Evolution is a key aspect of the biology of many pathogens, driving processes ranging from immune escape to changes in virulence. Pathogens are remarkable systems for studying basic evolutionary processes and exhibit abilities that out-manoeuvre therapeutic intervention. The immense social and economic impact of bacterial and viral pathogens, from drug-resistant infections in hospitals to the devastation of agricultural resources, has resulted in major investment to understand the causes and consequences of pathogen evolution. Consequently, there are also worldwide networks to track the evolution of such pathogens. 

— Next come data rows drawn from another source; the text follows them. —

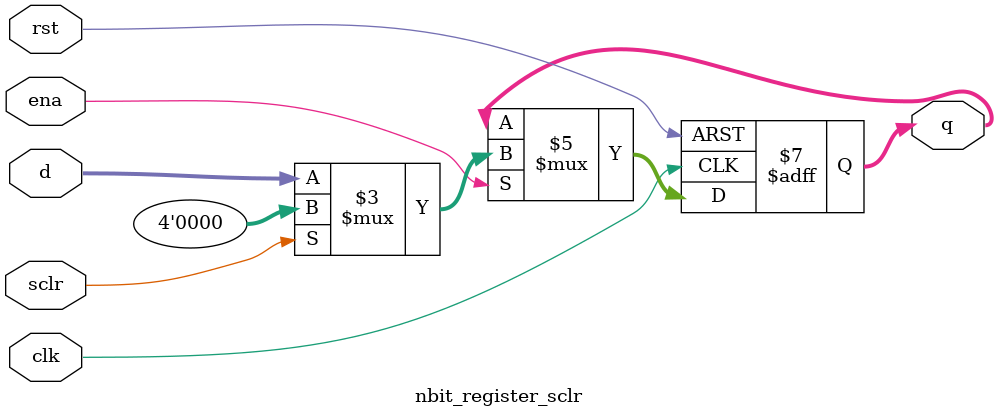
<source format=v>
module nbit_register_sclr
#(
    parameter MAX_WIDTH = 4
)
(
    input wire clk,
    input wire rst,
    input wire ena,
    input wire sclr,
    input wire [MAX_WIDTH-1:0] d,
    output reg [MAX_WIDTH-1:0] q
);

    always @(posedge clk, posedge rst) begin
        if (rst) begin
            q <= {MAX_WIDTH{1'b0}};
        end
        else begin
            if (ena) begin
                if (sclr) begin
                    q <= {MAX_WIDTH{1'b0}};
                end
                else begin
                    q <= d;
                end
            end
        end
    end

endmodule
</source>
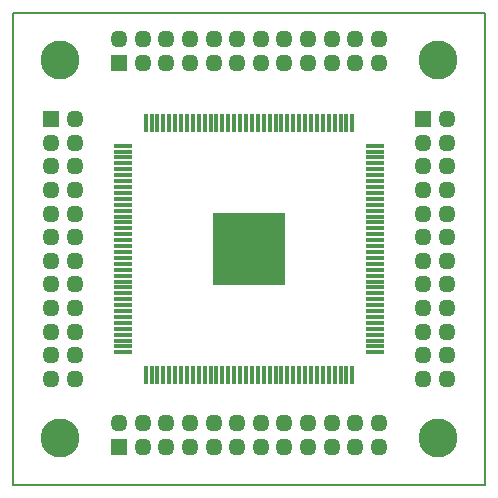
<source format=gbr>
%TF.GenerationSoftware,KiCad,Pcbnew,(5.0.0)*%
%TF.CreationDate,2020-04-09T18:14:40+01:00*%
%TF.ProjectId,HeikouBoxCore,4865696B6F75426F78436F72652E6B69,rev?*%
%TF.SameCoordinates,Original*%
%TF.FileFunction,Soldermask,Top*%
%TF.FilePolarity,Negative*%
%FSLAX46Y46*%
G04 Gerber Fmt 4.6, Leading zero omitted, Abs format (unit mm)*
G04 Created by KiCad (PCBNEW (5.0.0)) date 04/09/20 18:14:40*
%MOMM*%
%LPD*%
G01*
G04 APERTURE LIST*
%ADD10C,0.150000*%
%ADD11C,3.300000*%
%ADD12O,1.450000X1.450000*%
%ADD13R,1.450000X1.450000*%
%ADD14R,1.650000X0.400000*%
%ADD15R,0.400000X1.650000*%
%ADD16R,6.100000X6.100000*%
G04 APERTURE END LIST*
D10*
X17000000Y-57000000D02*
X17000000Y-17000000D01*
X57000000Y-57000000D02*
X17000000Y-57000000D01*
X57000000Y-17000000D02*
X57000000Y-57000000D01*
X17000000Y-17000000D02*
X57000000Y-17000000D01*
D11*
X21000000Y-21000000D03*
X53000000Y-21000000D03*
X53000000Y-53000000D03*
X21000000Y-53000000D03*
D12*
X28000000Y-21250000D03*
X40000000Y-21250000D03*
X30000000Y-21250000D03*
X48000000Y-21250000D03*
X26000000Y-19250000D03*
D13*
X26000000Y-21250000D03*
D12*
X40000000Y-19250000D03*
X44000000Y-19250000D03*
X44000000Y-21250000D03*
X34000000Y-21250000D03*
X46000000Y-21250000D03*
X30000000Y-19250000D03*
X32000000Y-19250000D03*
X38000000Y-19250000D03*
X38000000Y-21250000D03*
X34000000Y-19250000D03*
X48000000Y-19250000D03*
X32000000Y-21250000D03*
X36000000Y-19250000D03*
X42000000Y-19250000D03*
X36000000Y-21250000D03*
X28000000Y-19250000D03*
X46000000Y-19250000D03*
X42000000Y-21250000D03*
X51750000Y-38000000D03*
X51750000Y-32000000D03*
X53750000Y-42000000D03*
X53750000Y-48000000D03*
X53750000Y-44000000D03*
X51750000Y-42000000D03*
X53750000Y-38000000D03*
X53750000Y-46000000D03*
X53750000Y-30000000D03*
X53750000Y-40000000D03*
X51750000Y-48000000D03*
X53750000Y-28000000D03*
X51750000Y-36000000D03*
D13*
X51750000Y-26000000D03*
D12*
X53750000Y-26000000D03*
X51750000Y-46000000D03*
X51750000Y-34000000D03*
X53750000Y-36000000D03*
X51750000Y-44000000D03*
X51750000Y-28000000D03*
X51750000Y-40000000D03*
X51750000Y-30000000D03*
X53750000Y-34000000D03*
X53750000Y-32000000D03*
X38000000Y-53750000D03*
X32000000Y-53750000D03*
X42000000Y-51750000D03*
X48000000Y-51750000D03*
X44000000Y-51750000D03*
X42000000Y-53750000D03*
X38000000Y-51750000D03*
X46000000Y-51750000D03*
X30000000Y-51750000D03*
X40000000Y-51750000D03*
X48000000Y-53750000D03*
X28000000Y-51750000D03*
X36000000Y-53750000D03*
D13*
X26000000Y-53750000D03*
D12*
X26000000Y-51750000D03*
X46000000Y-53750000D03*
X34000000Y-53750000D03*
X36000000Y-51750000D03*
X44000000Y-53750000D03*
X28000000Y-53750000D03*
X40000000Y-53750000D03*
X30000000Y-53750000D03*
X34000000Y-51750000D03*
X32000000Y-51750000D03*
X22250000Y-26000000D03*
X22250000Y-30000000D03*
X22250000Y-32000000D03*
X20250000Y-36000000D03*
X20250000Y-28000000D03*
D13*
X20250000Y-26000000D03*
D12*
X20250000Y-30000000D03*
X22250000Y-36000000D03*
X20250000Y-40000000D03*
X20250000Y-44000000D03*
X22250000Y-46000000D03*
X20250000Y-48000000D03*
X22250000Y-28000000D03*
X22250000Y-34000000D03*
X22250000Y-40000000D03*
X20250000Y-34000000D03*
X20250000Y-46000000D03*
X22250000Y-38000000D03*
X20250000Y-42000000D03*
X22250000Y-44000000D03*
X22250000Y-48000000D03*
X22250000Y-42000000D03*
X20250000Y-32000000D03*
X20250000Y-38000000D03*
D14*
X26300000Y-28250000D03*
X26300000Y-28750000D03*
X26300000Y-29250000D03*
X26300000Y-29750000D03*
X26300000Y-30250000D03*
X26300000Y-30750000D03*
X26300000Y-31250000D03*
X26300000Y-31750000D03*
X26300000Y-32250000D03*
X26300000Y-32750000D03*
X26300000Y-33250000D03*
X26300000Y-33750000D03*
X26300000Y-34250000D03*
X26300000Y-34750000D03*
X26300000Y-35250000D03*
X26300000Y-35750000D03*
X26300000Y-36250000D03*
X26300000Y-36750000D03*
X26300000Y-37250000D03*
X26300000Y-37750000D03*
X26300000Y-38250000D03*
X26300000Y-38750000D03*
X26300000Y-39250000D03*
X26300000Y-39750000D03*
X26300000Y-40250000D03*
X26300000Y-40750000D03*
X26300000Y-41250000D03*
X26300000Y-41750000D03*
X26300000Y-42250000D03*
X26300000Y-42750000D03*
X26300000Y-43250000D03*
X26300000Y-43750000D03*
X26300000Y-44250000D03*
X26300000Y-44750000D03*
X26300000Y-45250000D03*
X26300000Y-45750000D03*
D15*
X28250000Y-47700000D03*
X28750000Y-47700000D03*
X29250000Y-47700000D03*
X29750000Y-47700000D03*
X30250000Y-47700000D03*
X30750000Y-47700000D03*
X31250000Y-47700000D03*
X31750000Y-47700000D03*
X32250000Y-47700000D03*
X32750000Y-47700000D03*
X33250000Y-47700000D03*
X33750000Y-47700000D03*
X34250000Y-47700000D03*
X34750000Y-47700000D03*
X35250000Y-47700000D03*
X35750000Y-47700000D03*
X36250000Y-47700000D03*
X36750000Y-47700000D03*
X37250000Y-47700000D03*
X37750000Y-47700000D03*
X38250000Y-47700000D03*
X38750000Y-47700000D03*
X39250000Y-47700000D03*
X39750000Y-47700000D03*
X40250000Y-47700000D03*
X40750000Y-47700000D03*
X41250000Y-47700000D03*
X41750000Y-47700000D03*
X42250000Y-47700000D03*
X42750000Y-47700000D03*
X43250000Y-47700000D03*
X43750000Y-47700000D03*
X44250000Y-47700000D03*
X44750000Y-47700000D03*
X45250000Y-47700000D03*
X45750000Y-47700000D03*
D14*
X47700000Y-45750000D03*
X47700000Y-45250000D03*
X47700000Y-44750000D03*
X47700000Y-44250000D03*
X47700000Y-43750000D03*
X47700000Y-43250000D03*
X47700000Y-42750000D03*
X47700000Y-42250000D03*
X47700000Y-41750000D03*
X47700000Y-41250000D03*
X47700000Y-40750000D03*
X47700000Y-40250000D03*
X47700000Y-39750000D03*
X47700000Y-39250000D03*
X47700000Y-38750000D03*
X47700000Y-38250000D03*
X47700000Y-37750000D03*
X47700000Y-37250000D03*
X47700000Y-36750000D03*
X47700000Y-36250000D03*
X47700000Y-35750000D03*
X47700000Y-35250000D03*
X47700000Y-34750000D03*
X47700000Y-34250000D03*
X47700000Y-33750000D03*
X47700000Y-33250000D03*
X47700000Y-32750000D03*
X47700000Y-32250000D03*
X47700000Y-31750000D03*
X47700000Y-31250000D03*
X47700000Y-30750000D03*
X47700000Y-30250000D03*
X47700000Y-29750000D03*
X47700000Y-29250000D03*
X47700000Y-28750000D03*
X47700000Y-28250000D03*
D15*
X45750000Y-26300000D03*
X45250000Y-26300000D03*
X44750000Y-26300000D03*
X44250000Y-26300000D03*
X43750000Y-26300000D03*
X43250000Y-26300000D03*
X42750000Y-26300000D03*
X42250000Y-26300000D03*
X41750000Y-26300000D03*
X41250000Y-26300000D03*
X40750000Y-26300000D03*
X40250000Y-26300000D03*
X39750000Y-26300000D03*
X39250000Y-26300000D03*
X38750000Y-26300000D03*
X38250000Y-26300000D03*
X37750000Y-26300000D03*
X37250000Y-26300000D03*
X36750000Y-26300000D03*
X36250000Y-26300000D03*
X35750000Y-26300000D03*
X35250000Y-26300000D03*
X34750000Y-26300000D03*
X34250000Y-26300000D03*
X33750000Y-26300000D03*
X33250000Y-26300000D03*
X32750000Y-26300000D03*
X32250000Y-26300000D03*
X31750000Y-26300000D03*
X31250000Y-26300000D03*
X30750000Y-26300000D03*
X30250000Y-26300000D03*
X29750000Y-26300000D03*
X29250000Y-26300000D03*
X28750000Y-26300000D03*
X28250000Y-26300000D03*
D16*
X37000000Y-37000000D03*
M02*

</source>
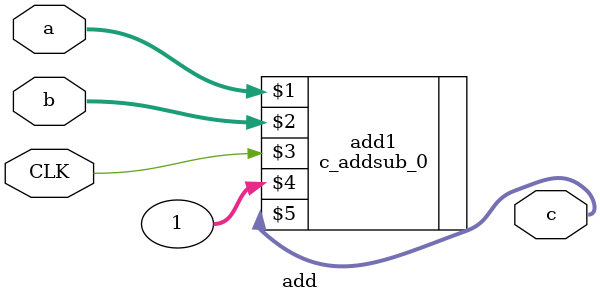
<source format=v>
`timescale 1ns / 1ps
`timescale 1 ns / 1 ps

module add(a, b, CLK, c);
    input [3:0] a, b;
    input CLK;
    output [3:0] c;

    c_addsub_0 add1 (
      a,      // input wire [14 : 0] A
      b,      // input wire [14 : 0] B
      CLK,  // input wire CLK
      1,    // input wire CE
      c      // output wire [14 : 0] S
    );
endmodule

</source>
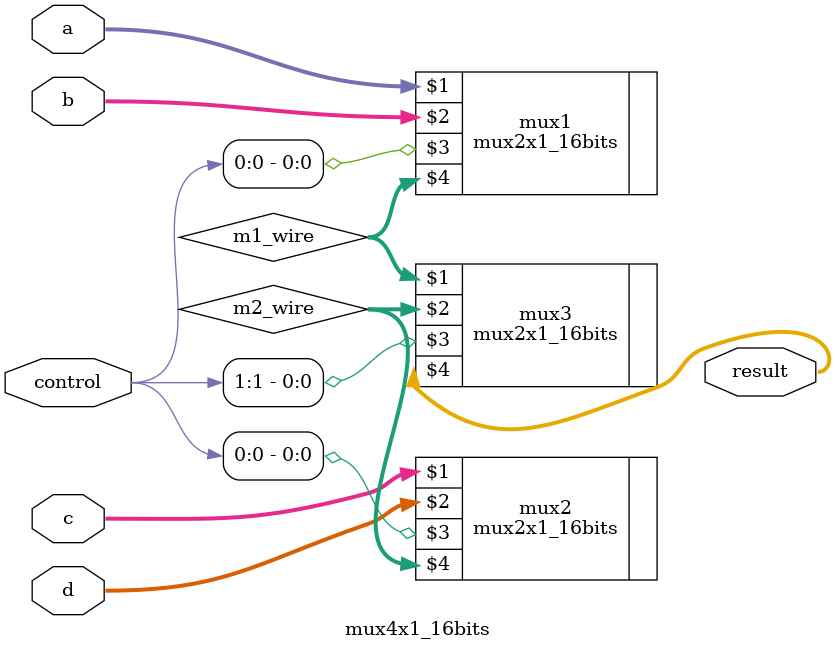
<source format=v>
module mux4x1_16bits (input [15:0] a, input [15:0] b, input [15:0] c, 
							 input [15:0] d, input [1:0] control, output [15:0] result);

	wire [15:0] m1_wire;
	wire [15:0] m2_wire;

	mux2x1_16bits mux1(a, b, control[0], m1_wire);
	mux2x1_16bits mux2(c, d, control[0], m2_wire);
	mux2x1_16bits mux3(m1_wire, m2_wire, control[1], result);

endmodule
</source>
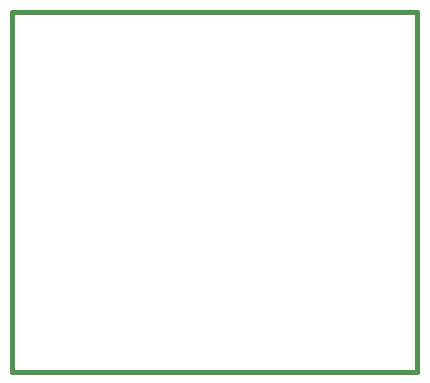
<source format=gbr>
G04 (created by PCBNEW-RS274X (2011-07-08)-stable) date Wed 10 Aug 2011 06:35:13 PM EDT*
G01*
G70*
G90*
%MOIN*%
G04 Gerber Fmt 3.4, Leading zero omitted, Abs format*
%FSLAX34Y34*%
G04 APERTURE LIST*
%ADD10C,0.006000*%
%ADD11C,0.015000*%
G04 APERTURE END LIST*
G54D10*
G54D11*
X62600Y-45700D02*
X62600Y-33700D01*
X62500Y-45700D02*
X62600Y-45700D01*
X62600Y-33700D02*
X62400Y-33700D01*
X49100Y-45700D02*
X62500Y-45700D01*
X49100Y-33700D02*
X49100Y-45700D01*
X49300Y-33700D02*
X49100Y-33700D01*
X62400Y-33700D02*
X49300Y-33700D01*
M02*

</source>
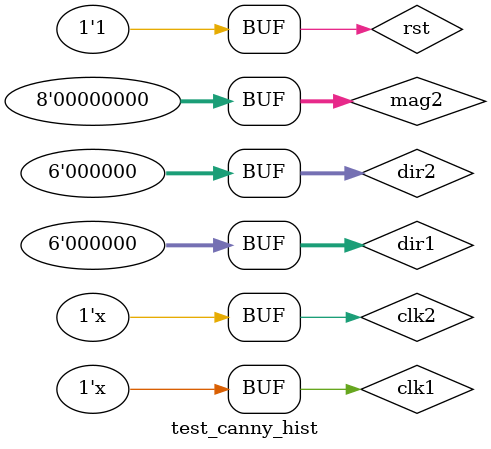
<source format=v>
`timescale 1ns / 1ps


module test_canny_hist;

	// Inputs
	reg clk1;
	reg clk2;
	reg rst;
	reg [7:0] mag1;
	reg [7:0] mag2;
	reg [5:0] dir1;
	reg [5:0] dir2;

	// Outputs
	wire [17:0] addr;
	wire canny_edge;

	// Instantiate the Unit Under Test (UUT)
	canny uut (
		.clk1(clk1), 
		.clk2(clk2), 
		.rst(rst), 
		.mag1(mag1), 
		.mag2(mag2), 
		.dir1(dir1), 
//		.dir2(dir2), 
		.addr(addr), 
		.canny_edge(canny_edge)
	);

	initial begin
		// Initialize Inputs
		clk1 = 0;
		clk2 = 0;
		rst = 0;
		mag1 = 0;
		mag2 = 0;
		dir1 = 0;
		dir2 = 0;

		// Wait 100 ns for global reset to finish
		#100;
      rst=1;  
		// Add stimulus here

	end
	
	always
	#5 clk1=~clk1;
	
	always
	#2.5 clk2=~clk2;
	
	always@(posedge clk1 or negedge rst)
	begin
		if(!rst)
		begin
			mag1<=0;
		end
		else
		begin
			if(mag1<128)
				mag1<=mag1+1;
			else
				mag1<=0;
		end
	end
      
endmodule


</source>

Prof. Derek Smith’s team focuses on understanding the fundamental processes that govern the evolution of Influenza and now also SARS-CoV-2 viruses, to translate this understanding into the prediction of possible future antigenic variants to guide Phase II clinical trials of next generation vaccines. If that evolution could be predicted, instead of sub-optimal vaccine effectiveness against new strains that emerge, we could have vaccines that are one step ahead of nature.


Derek Smith

Professor of Infectious Disease Informatics, Zoology Department, Cambridge University, United Kingdom

Derek Smith is a Professor of Infectious Disease Informatics in the Zoology Department at Cambridge University. He is also a member of the Department of Virology at Erasmus Medical Center in Rotterdam, Netherlands. He is an advisor to the WHO Influenza Vaccine Strain Selection Committee and is also involved in vaccine strain selection for other human and non-human pathogens for the United Nations Food and Agriculture Organisation and the World Animal Health Organisation.

Using a new mathematical method called antigenic cartography to study the phenotypic evolution of influenza viruses and other rapidly evolving pathogens, his research is focused on how these pathogens evolve, to what extent this evolution is predictable, and determining public and animal health measures against such ever-changing pathogens.